# PASSAGE PROVIDED
TDD Myths

By Phlip Plumlee
May 29, 2010 | Comments: 3

While Extreme Programming remains a valuable template for project success, the decade of its adoption also saw the rise of many dilutions and derivatives. The waters that were once very clear are now muddied. For example, XP says "test first", not "write developer tests occasionally." While one can debate the merits of Test-Driven Development as a design technique, no rational excuse exists why a simple, failing test cannot precede each line of code. If you don't know what the test would be, how could you be ready to write that line?

This post debunks some common myths about TDD.

Should we Blindly Trust Developer Tests when Refactoring?

Software which cannot change is not worthy of the name "soft". Even if a forgiving customer can wait a year for a perfect design, that design still grows via incremental changes. As you learn from it, you will always find new features to add, and new designs to hold all features together..

So let's split the word "change" into two different activities. They are "growing" and "refactoring". One means adding new features while leaving the design the same. And we should explicitly say, out loud to our pair programmer, "we are refactoring now," when doing the other activity. Giving it a name helps us clearly switch our mode of behavior. We should switch frequently between growing and squeezing our designs.

  • Add details to increase knowledge
  • Remove details to increase wisdom --some zen koan

In refactoring mode, we hit our one test button, and hit our integration button, MOAR often than when growing. Yes, growing is still a little like hacking, and debugging with trace statements (or worse). Refactoring is not. You run your tests often, and you even integrate, between each tiny step of each refactoring recipe. If the tests break, you Undo your refactor and try again.

It is teeth-clenchingly obvious that refactoring might add bugs. Hiding the name "refactoring" inside some other design technique, such as a miraculously bug-free UML diagram, does not fix the problem. So trust your tests as you would trust poisonous snakes with fangs, and constantly seek to improve them. A sucky design is a much worse problem, as the time required to add new features goes up.

Can Tests Catch All Bugs?

Of course not. Tests will never catch all problems that might distress a user, and they will never even catch all bugs inserted during refactoring. Testing cannot even tell you how often a given refactor step inserts a bug, only to see the next refactor step squelch it. You know what you are doing - to the limit of your normal mortal memory - and your tests know what they are doing, even if they slavishly pin down some feature that's wrong.

Tests give you a hint that you are preserving each detail your team once cared about - "the shipping address defaults to the billing address"; "sort the mesh's normals before reducing its vertices"; "the network timeouts cannot cascade." That's more than enough for most mortal development, because most mortal development must refactor anyway, and so a little safety net goes a long way.

Further, some tests are "hyperactive". They fail even when a user would have seen no bug. For example, imagine some complex algorithm that transforms data through a series of steps. Tests should not require an algorithm by name, and they don't really care if the output is "better than" the input. They will specifically care, however, that each detail of the algorithm converts its data correctly. A given input X, for example, should process into a given output Y. Both X and Y appear in the assertions. Another test case will show the that next step converts Y to Z.

Now imagine you change the code and make a trivial mistake. Now, instead of X->Y->Z, the algorithm produces X->B->Z. B is just some trivial transformation on Y that the user does not care about. But the tests do.

# DATA BELOW
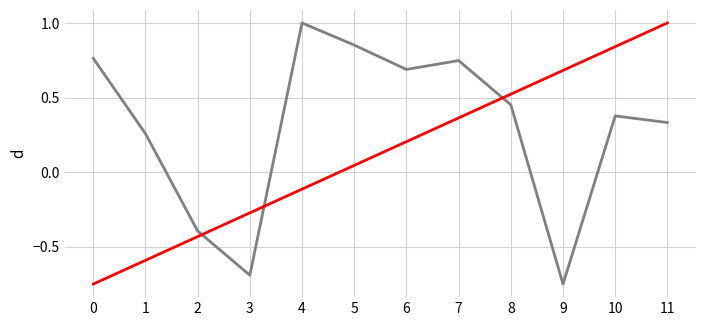

What is the spread (max minus min) of values at 4?

1.1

# INSTRUCTIONS TO FOLLOW
Could you reproduce, word for word, the stretch of the TDD myths post above that starts at "Software which cannot" and stops after "all features together.."?

# RESPONSE AREA
Software which cannot change is not worthy of the name "soft". Even if a forgiving customer can wait a year for a perfect design, that design still grows via incremental changes. As you learn from it, you will always find new features to add, and new designs to hold all features together..